| INPUT MATERIAL |

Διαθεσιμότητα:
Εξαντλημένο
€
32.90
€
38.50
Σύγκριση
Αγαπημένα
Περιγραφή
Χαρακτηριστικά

| WHAT TO WORK ON |
Without skipping anything, transcribe every line above exactly.

| RESULT OF THE TASK |
Διαθεσιμότητα:
Εξαντλημένο
€
32.90
€
38.50
Σύγκριση
Αγαπημένα
Περιγραφή
Χαρακτηριστικά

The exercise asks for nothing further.